The couple strived to take extra safety precautions for their micro-wedding. Upon arrival, guests visited a temperature and hand sanitizer station. Everyone received a custom BBJ Linen face mask, mini hand sanitizers with the couple’s Happy Menocal Studios wedding crest, and a glass of champagne.
“Neither Clarke nor I regularly practice religion; although his family is Catholic, and my family celebrates both Christianity and Judaism. I wanted to get married in an environment that made everyone feel comfortable and was honest to us as a couple,” Courtney explains. For her and her betrothed, it only made sense to have her uncle marry them at their outdoor wedding. “He happily agreed and approached the process so professionally that we teased he should start marrying people as a weekend job,” she mentions. Throughout the ceremony, the couple featured several nondenominational readings and incorporated Catholic tradition with the unity candle and Jewish tradition with the breaking of the glass. Together, all of these elements culminated in what the couple fondly remembers as an “intimate, funny, and religious” wedding.

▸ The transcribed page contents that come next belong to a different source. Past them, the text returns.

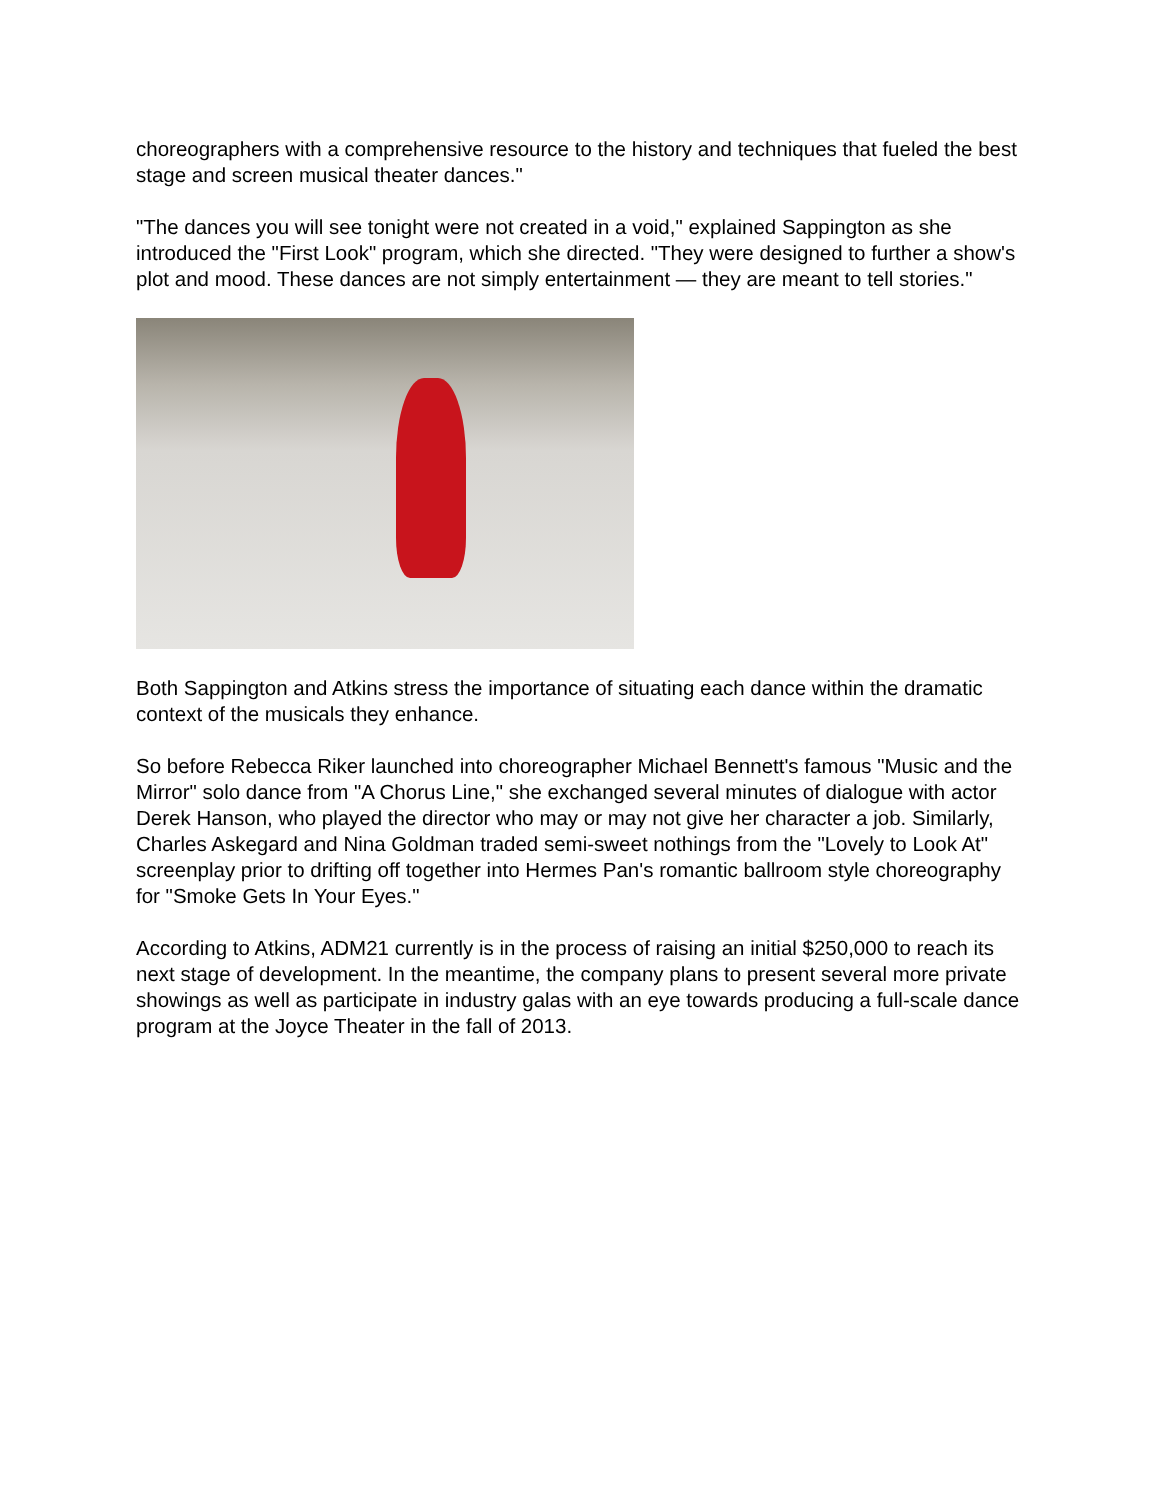choreographers with a comprehensive resource to the history and techniques that fueled the best stage and screen musical theater dances."
"The dances you will see tonight were not created in a void," explained Sappington as she introduced the "First Look" program, which she directed. "They were designed to further a show's plot and mood. These dances are not simply entertainment — they are meant to tell stories."
Both Sappington and Atkins stress the importance of situating each dance within the dramatic context of the musicals they enhance.
So before Rebecca Riker launched into choreographer Michael Bennett's famous "Music and the Mirror" solo dance from "A Chorus Line," she exchanged several minutes of dialogue with actor Derek Hanson, who played the director who may or may not give her character a job. Similarly, Charles Askegard and Nina Goldman traded semi-sweet nothings from the "Lovely to Look At" screenplay prior to drifting off together into Hermes Pan's romantic ballroom style choreography for "Smoke Gets In Your Eyes."
According to Atkins, ADM21 currently is in the process of raising an initial $250,000 to reach its next stage of development. In the meantime, the company plans to present several more private showings as well as participate in industry galas with an eye towards producing a full-scale dance program at the Joyce Theater in the fall of 2013.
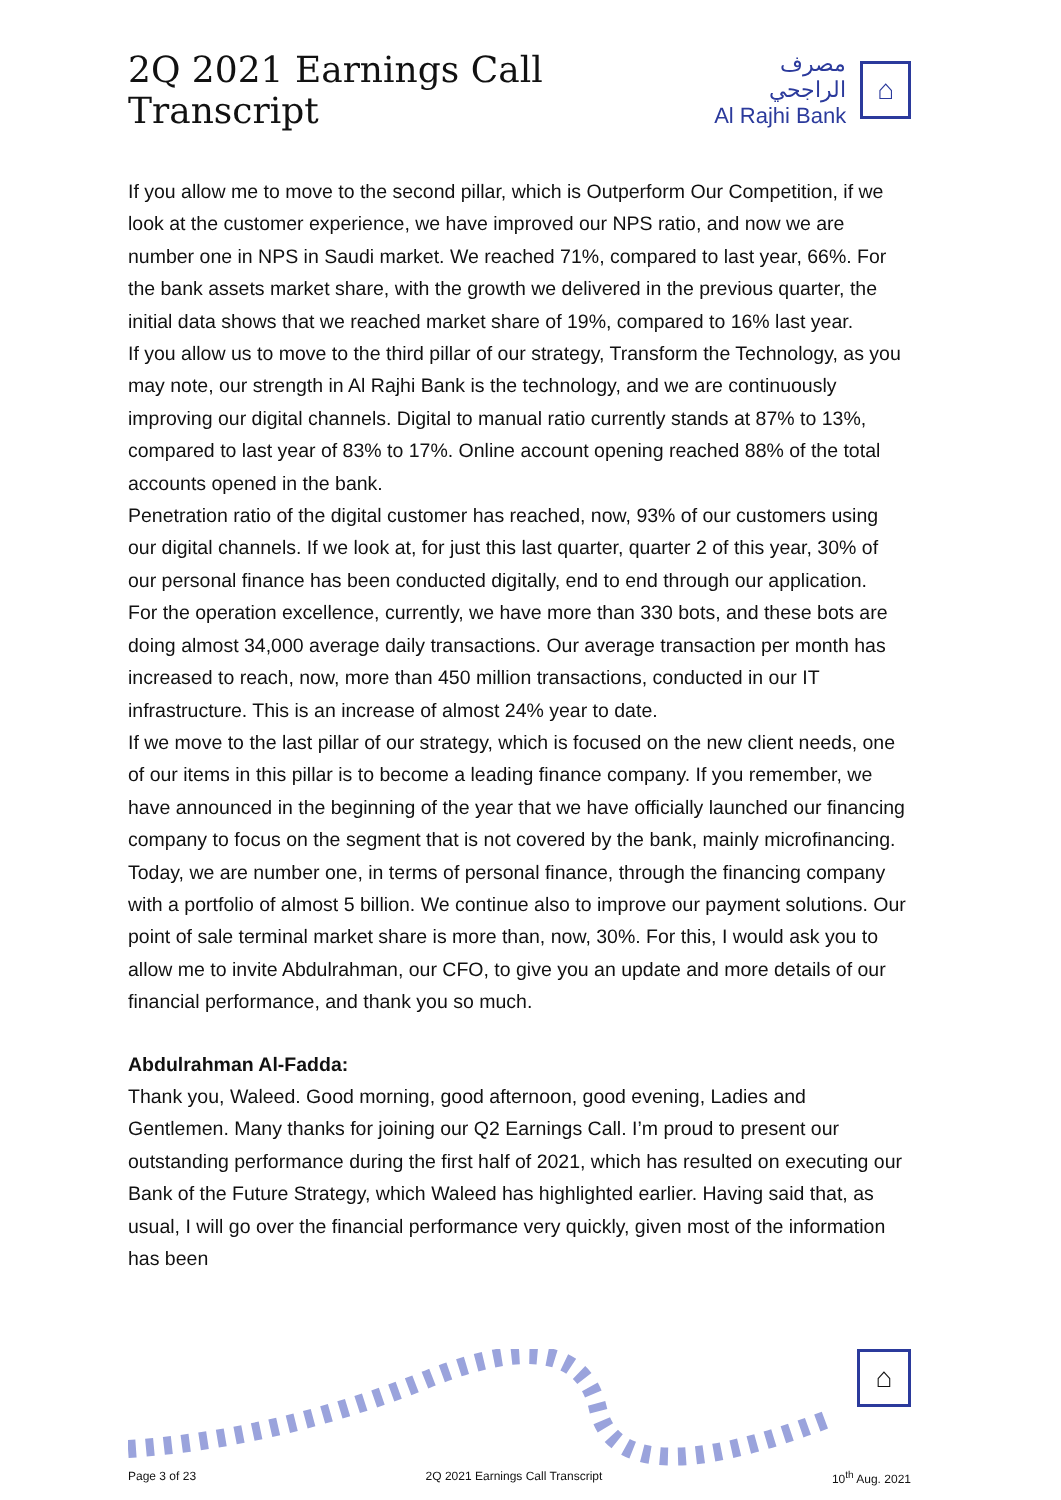2Q 2021 Earnings Call Transcript
مصرف الراجحي
Al Rajhi Bank
⌂
If you allow me to move to the second pillar, which is Outperform Our Competition, if we look at the customer experience, we have improved our NPS ratio, and now we are number one in NPS in Saudi market. We reached 71%, compared to last year, 66%. For the bank assets market share, with the growth we delivered in the previous quarter, the initial data shows that we reached market share of 19%, compared to 16% last year.
If you allow us to move to the third pillar of our strategy, Transform the Technology, as you may note, our strength in Al Rajhi Bank is the technology, and we are continuously improving our digital channels. Digital to manual ratio currently stands at 87% to 13%, compared to last year of 83% to 17%. Online account opening reached 88% of the total accounts opened in the bank.
Penetration ratio of the digital customer has reached, now, 93% of our customers using our digital channels. If we look at, for just this last quarter, quarter 2 of this year, 30% of our personal finance has been conducted digitally, end to end through our application.
For the operation excellence, currently, we have more than 330 bots, and these bots are doing almost 34,000 average daily transactions. Our average transaction per month has increased to reach, now, more than 450 million transactions, conducted in our IT infrastructure. This is an increase of almost 24% year to date.
If we move to the last pillar of our strategy, which is focused on the new client needs, one of our items in this pillar is to become a leading finance company. If you remember, we have announced in the beginning of the year that we have officially launched our financing company to focus on the segment that is not covered by the bank, mainly microfinancing.
Today, we are number one, in terms of personal finance, through the financing company with a portfolio of almost 5 billion. We continue also to improve our payment solutions. Our point of sale terminal market share is more than, now, 30%. For this, I would ask you to allow me to invite Abdulrahman, our CFO, to give you an update and more details of our financial performance, and thank you so much.
Abdulrahman Al-Fadda:
Thank you, Waleed. Good morning, good afternoon, good evening, Ladies and Gentlemen. Many thanks for joining our Q2 Earnings Call. I’m proud to present our outstanding performance during the first half of 2021, which has resulted on executing our Bank of the Future Strategy, which Waleed has highlighted earlier. Having said that, as usual, I will go over the financial performance very quickly, given most of the information has been
⌂
Page 3 of 23 2Q 2021 Earnings Call Transcript 10<sup>th</sup> Aug. 2021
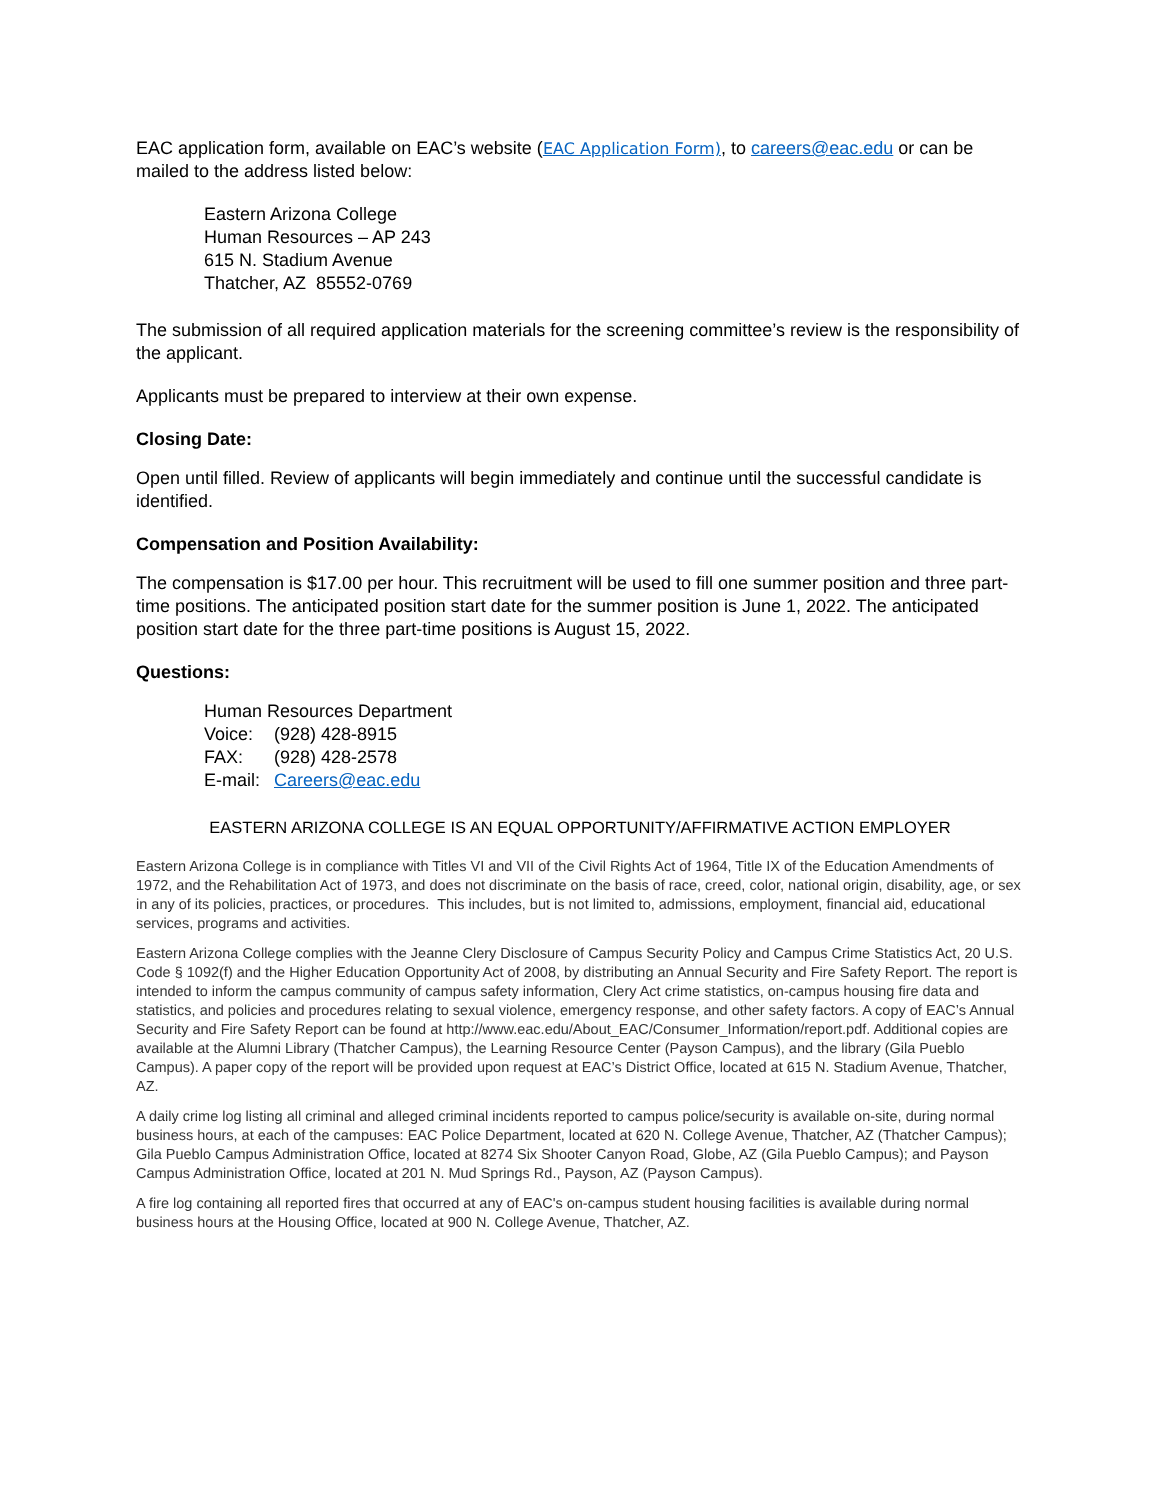EAC application form, available on EAC’s website (EAC Application Form), to careers@eac.edu or can be mailed to the address listed below:
Eastern Arizona College
Human Resources – AP 243
615 N. Stadium Avenue
Thatcher, AZ 85552-0769
The submission of all required application materials for the screening committee’s review is the responsibility of the applicant.
Applicants must be prepared to interview at their own expense.
Closing Date:
Open until filled. Review of applicants will begin immediately and continue until the successful candidate is identified.
Compensation and Position Availability:
The compensation is $17.00 per hour. This recruitment will be used to fill one summer position and three part-time positions. The anticipated position start date for the summer position is June 1, 2022. The anticipated position start date for the three part-time positions is August 15, 2022.
Questions:
Human Resources Department
| Voice: | (928) 428-8915 |
| FAX: | (928) 428-2578 |
| E-mail: | Careers@eac.edu |
EASTERN ARIZONA COLLEGE IS AN EQUAL OPPORTUNITY/AFFIRMATIVE ACTION EMPLOYER
Eastern Arizona College is in compliance with Titles VI and VII of the Civil Rights Act of 1964, Title IX of the Education Amendments of 1972, and the Rehabilitation Act of 1973, and does not discriminate on the basis of race, creed, color, national origin, disability, age, or sex in any of its policies, practices, or procedures. This includes, but is not limited to, admissions, employment, financial aid, educational services, programs and activities.
Eastern Arizona College complies with the Jeanne Clery Disclosure of Campus Security Policy and Campus Crime Statistics Act, 20 U.S. Code § 1092(f) and the Higher Education Opportunity Act of 2008, by distributing an Annual Security and Fire Safety Report. The report is intended to inform the campus community of campus safety information, Clery Act crime statistics, on-campus housing fire data and statistics, and policies and procedures relating to sexual violence, emergency response, and other safety factors. A copy of EAC’s Annual Security and Fire Safety Report can be found at http://www.eac.edu/About_EAC/Consumer_Information/report.pdf. Additional copies are available at the Alumni Library (Thatcher Campus), the Learning Resource Center (Payson Campus), and the library (Gila Pueblo Campus). A paper copy of the report will be provided upon request at EAC’s District Office, located at 615 N. Stadium Avenue, Thatcher, AZ.
A daily crime log listing all criminal and alleged criminal incidents reported to campus police/security is available on-site, during normal business hours, at each of the campuses: EAC Police Department, located at 620 N. College Avenue, Thatcher, AZ (Thatcher Campus); Gila Pueblo Campus Administration Office, located at 8274 Six Shooter Canyon Road, Globe, AZ (Gila Pueblo Campus); and Payson Campus Administration Office, located at 201 N. Mud Springs Rd., Payson, AZ (Payson Campus).
A fire log containing all reported fires that occurred at any of EAC's on-campus student housing facilities is available during normal business hours at the Housing Office, located at 900 N. College Avenue, Thatcher, AZ.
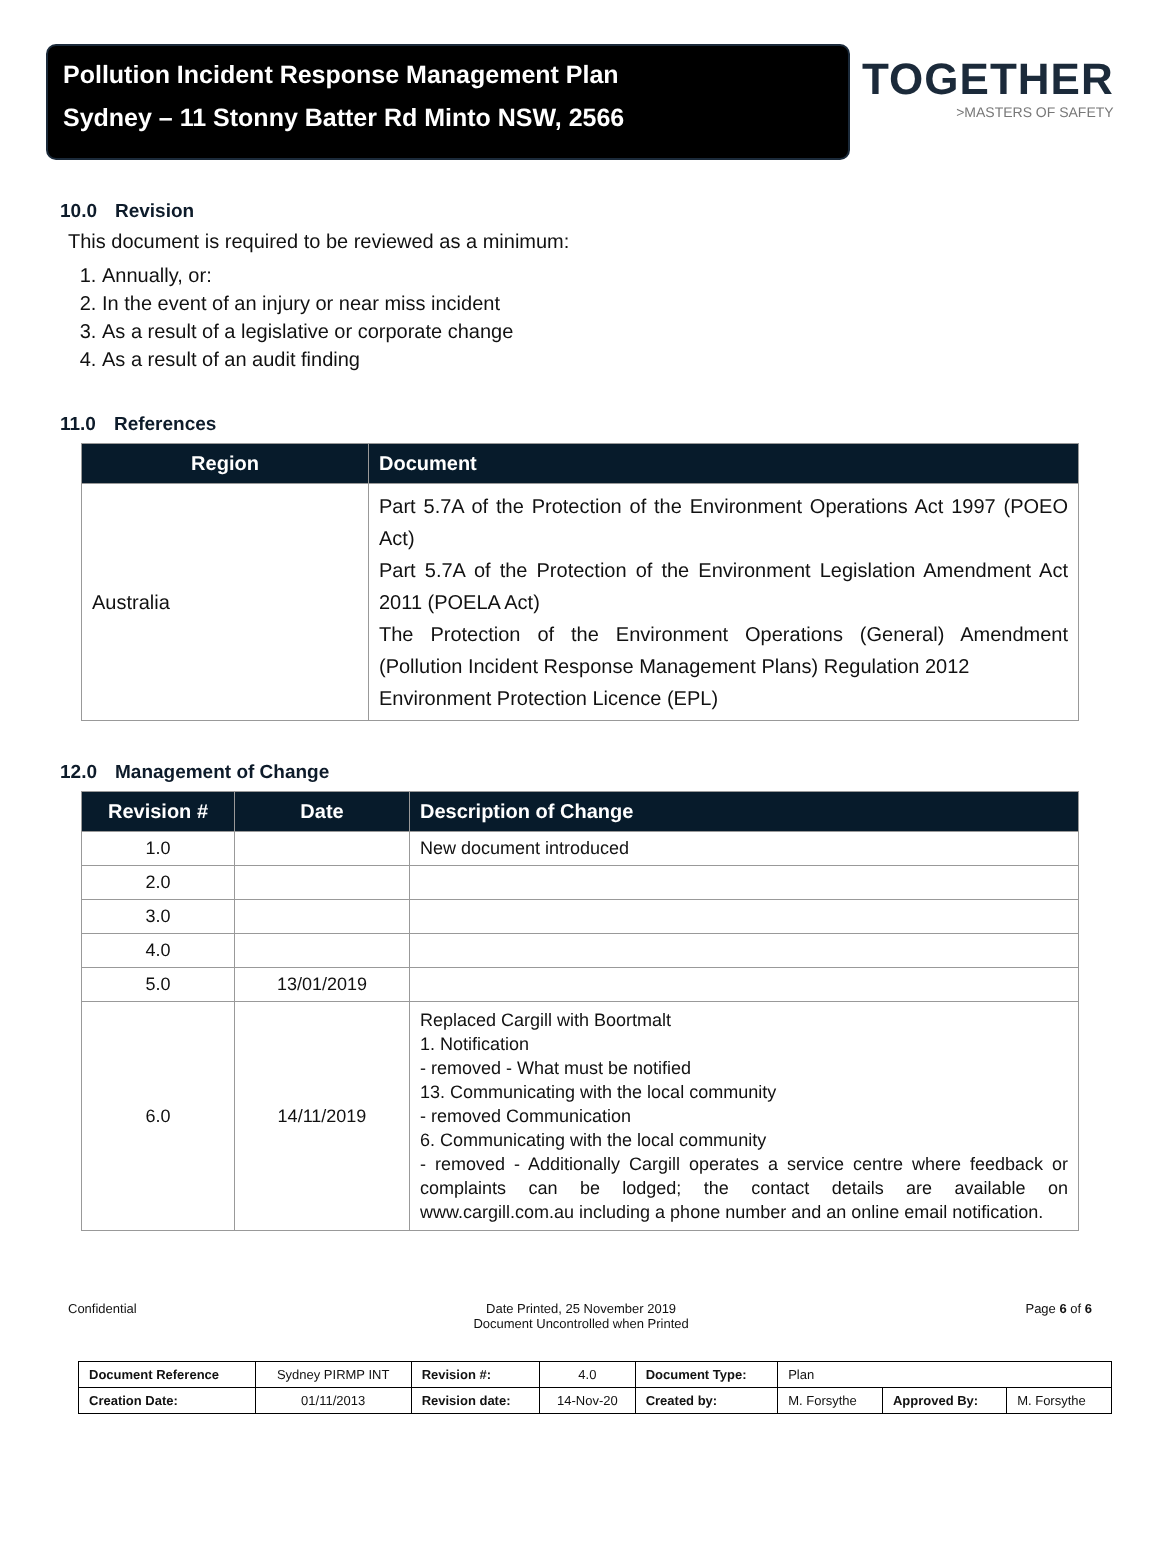Pollution Incident Response Management Plan
Sydney – 11 Stonny Batter Rd Minto NSW, 2566
TOGETHER
>MASTERS OF SAFETY
10.0 Revision
This document is required to be reviewed as a minimum:
1. Annually, or:
2. In the event of an injury or near miss incident
3. As a result of a legislative or corporate change
4. As a result of an audit finding
11.0 References
| Region | Document |
| --- | --- |
| Australia | Part 5.7A of the Protection of the Environment Operations Act 1997 (POEO Act) Part 5.7A of the Protection of the Environment Legislation Amendment Act 2011 (POELA Act) The Protection of the Environment Operations (General) Amendment (Pollution Incident Response Management Plans) Regulation 2012 Environment Protection Licence (EPL) |
12.0 Management of Change
| Revision # | Date | Description of Change |
| --- | --- | --- |
| 1.0 | | New document introduced |
| 2.0 | | |
| 3.0 | | |
| 4.0 | | |
| 5.0 | 13/01/2019 | |
| 6.0 | 14/11/2019 | Replaced Cargill with Boortmalt 1. Notification - removed - What must be notified 13. Communicating with the local community - removed Communication 6. Communicating with the local community - removed - Additionally Cargill operates a service centre where feedback or complaints can be lodged; the contact details are available on www.cargill.com.au including a phone number and an online email notification. |
Confidential Date Printed, 25 November 2019
Document Uncontrolled when Printed
Page 6 of 6
| Document Reference | Sydney PIRMP INT | Revision #: | 4.0 | Document Type: | Plan | | |
| Creation Date: | 01/11/2013 | Revision date: | 14-Nov-20 | Created by: | M. Forsythe | Approved By: | M. Forsythe |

Despite her aversion to being the center of attenion, Courtney was “oddly calm.” She attributes this peace of mind to the smaller size of the guest list, being at home, and having her uncle conduct the wedding. She smiles, “It was all a dream come true.”
After the ceremony, the guests convened poolside for cocktails and appetizers, while Clarke and Courtney rushed to finish their couple portraits before the end of cocktail hour. Before they could snap any shots, Courtney had a hair and make-up touch up with Magdalena Rodriguez. Courtney tasked her newly-minted husband to stay by her side as Magdalena transformed her hair into loose waves. “Clarke was pleasantly surprised when my amazing bridesmaids came in to surprise us with champagne and a tray of all the appetizers from the cocktail hour,” Courtney remembers. Before long, the new Mr. and Mrs. Montross joined their guests outside.
The tented reception was made complete with entertainment by Elan Artists, catering by Truffleberry Market, and florals by Life in Bloom. The newlyweds cut a cake from Cake Chicago. And after an evening of dancing and cheering, guests enjoyed a late-night pizza order from Lou Malnati’s.
Reflecting upon the wedding she planned not once, not twice, but three times, Courtney concedes that planning around the constantly changing COVID-19 regulations and uncertainty was challenging. But ultimately? “I couldn’t be happier with how my wedding turned out,” Courtney says, “and I wouldn’t change a thing.”